:: TASK OBJECTIVE ::
Restate, word for word, each record that follows.

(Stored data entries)
+ + + +

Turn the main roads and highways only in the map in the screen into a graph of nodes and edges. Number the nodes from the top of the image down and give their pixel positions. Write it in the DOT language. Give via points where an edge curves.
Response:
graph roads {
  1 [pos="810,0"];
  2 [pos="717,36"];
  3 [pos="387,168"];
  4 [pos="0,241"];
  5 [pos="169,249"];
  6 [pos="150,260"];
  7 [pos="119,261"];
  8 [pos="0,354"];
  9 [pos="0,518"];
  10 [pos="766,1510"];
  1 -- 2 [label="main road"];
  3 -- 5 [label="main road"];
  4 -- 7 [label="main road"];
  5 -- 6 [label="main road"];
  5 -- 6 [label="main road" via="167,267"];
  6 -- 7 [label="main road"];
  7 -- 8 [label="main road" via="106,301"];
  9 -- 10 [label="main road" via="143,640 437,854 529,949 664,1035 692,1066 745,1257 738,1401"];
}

+ + + +

:: SOLUTION TO THIS TASK ::
Turn the main roads and highways only in the map in the screen into a graph of nodes and edges. Number the nodes from the top of the image down and give their pixel positions. Write it in the DOT language. Give via points where an edge curves.
Response:
graph roads {
  1 [pos="810,0"];
  2 [pos="717,36"];
  3 [pos="387,168"];
  4 [pos="0,241"];
  5 [pos="169,249"];
  6 [pos="150,260"];
  7 [pos="119,261"];
  8 [pos="0,354"];
  9 [pos="0,518"];
  10 [pos="766,1510"];
  1 -- 2 [label="main road"];
  3 -- 5 [label="main road"];
  4 -- 7 [label="main road"];
  5 -- 6 [label="main road"];
  5 -- 6 [label="main road" via="167,267"];
  6 -- 7 [label="main road"];
  7 -- 8 [label="main road" via="106,301"];
  9 -- 10 [label="main road" via="143,640 437,854 529,949 664,1035 692,1066 745,1257 738,1401"];
}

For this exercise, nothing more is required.